The election commissioner himself admitted that he was unable to control the behavior of the media. But it is not his fault. A law to control this has not been passed in parliament and this loophole is being misused. Though the NPP uses alternative media it isn’t capable of fully countering traditional media. We believe the only way to counter this is to go to the people at the grassroots and educate them about the truth. There is no other solution.

Q : Recently there have been criticisms against the NPP, led by the JVP, claiming it has taken a step back from its role as the opposition to become a mere spectator. Has the NPP decided to be less vocal following the elections?

Immediately after the Presidential election concluded, a new government was formed. Once this happens it takes some time for the government processes to fall into place and for the people to see what is happening. So we have given time for this. But we haven’t stopped our activism. We will continue to fight for the rights of the people more proactively than before.

Q : It seemed that the NPP failed to attract the votes of the youth. What will the NPP do differently in the upcoming election to attract first-time voters?

Not only the youth vote, we also failed to attract the majority of the votes. Even the youth went with the trend due to the fear psychosis created. But at the parliamentary election all voters expect the creation of a strong opposition.
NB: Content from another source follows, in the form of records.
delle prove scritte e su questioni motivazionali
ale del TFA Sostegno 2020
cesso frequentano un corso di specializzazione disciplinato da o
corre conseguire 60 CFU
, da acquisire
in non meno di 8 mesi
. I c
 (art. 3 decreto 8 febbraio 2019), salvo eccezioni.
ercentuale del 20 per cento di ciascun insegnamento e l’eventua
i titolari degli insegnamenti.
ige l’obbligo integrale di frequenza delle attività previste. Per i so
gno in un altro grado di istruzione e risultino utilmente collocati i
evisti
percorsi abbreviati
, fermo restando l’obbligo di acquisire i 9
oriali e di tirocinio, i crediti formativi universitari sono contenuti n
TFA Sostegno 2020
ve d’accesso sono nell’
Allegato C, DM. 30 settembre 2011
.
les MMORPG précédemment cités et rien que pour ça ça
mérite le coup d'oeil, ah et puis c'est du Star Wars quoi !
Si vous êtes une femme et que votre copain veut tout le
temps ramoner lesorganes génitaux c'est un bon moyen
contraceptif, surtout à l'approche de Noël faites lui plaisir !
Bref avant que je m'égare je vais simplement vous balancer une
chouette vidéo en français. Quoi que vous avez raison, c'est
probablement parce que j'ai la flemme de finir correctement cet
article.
At the moment it is evident that the United National Party (UNP) is unable to carry out the duties of the opposition due to the many internal conflicts within the party. Even prior to 2015 this was the situation - UNP leader Ranil Wickramasinghe did not carry out the duties of a opposition leader in a satisfactory manner. Instead it was left to the JVP to do the duty of the opposition in parliament despite the UNP being the official and main opposition party.

Also unlike in a Presidential election, a general election often takes a different path. There is a sense among the public that the NPP must have a strong representation in parliament.
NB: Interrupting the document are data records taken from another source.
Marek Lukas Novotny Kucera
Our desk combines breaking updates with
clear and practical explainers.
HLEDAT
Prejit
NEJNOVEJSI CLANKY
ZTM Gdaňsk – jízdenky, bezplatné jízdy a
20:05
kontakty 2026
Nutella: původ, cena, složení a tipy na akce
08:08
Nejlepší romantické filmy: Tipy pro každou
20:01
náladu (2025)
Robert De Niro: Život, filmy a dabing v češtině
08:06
Therefore we believe the result will be different. For example, in 1999 the JVP received only 340 000 votes at the Presidential election while in the General election that followed the JVP received 518 000 votes and secured ten MP positions. This is the norm.

Q : In the previous election we saw the voters in the North and South divide along communal lines. What is the NPP’s proposal to heal this rift and bring the country together?
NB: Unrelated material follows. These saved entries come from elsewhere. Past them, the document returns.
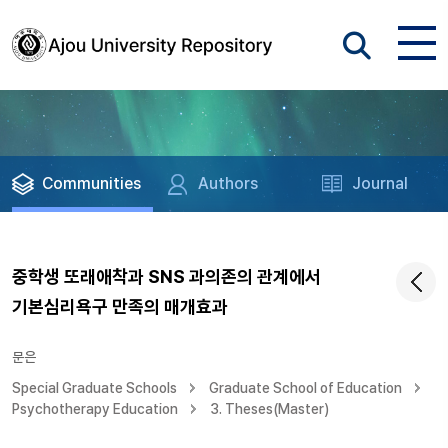
Communities
Authors
Journal
중학생 또래애착과 SNS 과의존의 관계에서
기본심리욕구 만족의 매개효과
문은
Special Graduate Schools
Graduate School of Education
Psychotherapy Education
3. Theses(Master)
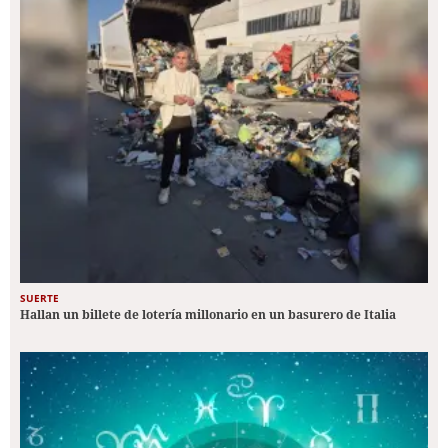
SUERTE
Hallan un billete de lotería millonario en un basurero de Italia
For the first time in Sri Lanka though there was no divide of land, there was a clear divide in society, along communal lines. This is not a good trend. Even in the past in 1956, S.W.R.D Bandaranaike won on the promise of making Sinhala the national language. Though he won, the result eventually dragged this country towards a three decade long war. Therefore this divide is troublesome and the only answer is to defeat racism and bring about national reconciliation.

Q : What criteria will the NPP follow when giving nomination to candidates for the upcoming elections?

We haven’t finished the process but we will choose those who are not only capable but who are also willing to make sacrifices. Some are capable but not willing to make the necessary sacrifices. For some a MP position is a means to gain benefits and privileges, but that is not the NPP’s way. We sacrifice whatever we have for this. Dedication, maturity and capability will be looked at before getting nomination from the party.

Q : Some have opined that the result of the Presidential election proved that the broader alliance formed as the NPP was ‘a failed experiment’. What is your take on this?

We do not accept this. The NPP and its symbol maybe new and people may not be familiar with it, but the name of the candidate was one known to all. So we have not identified it as a failed experiment in any sense.

Even prior to the Presidential election we decided to create a broad front by creating the National Intellectuals Organization (NIO). We will continue under this banner to intervene in the issues facing the country.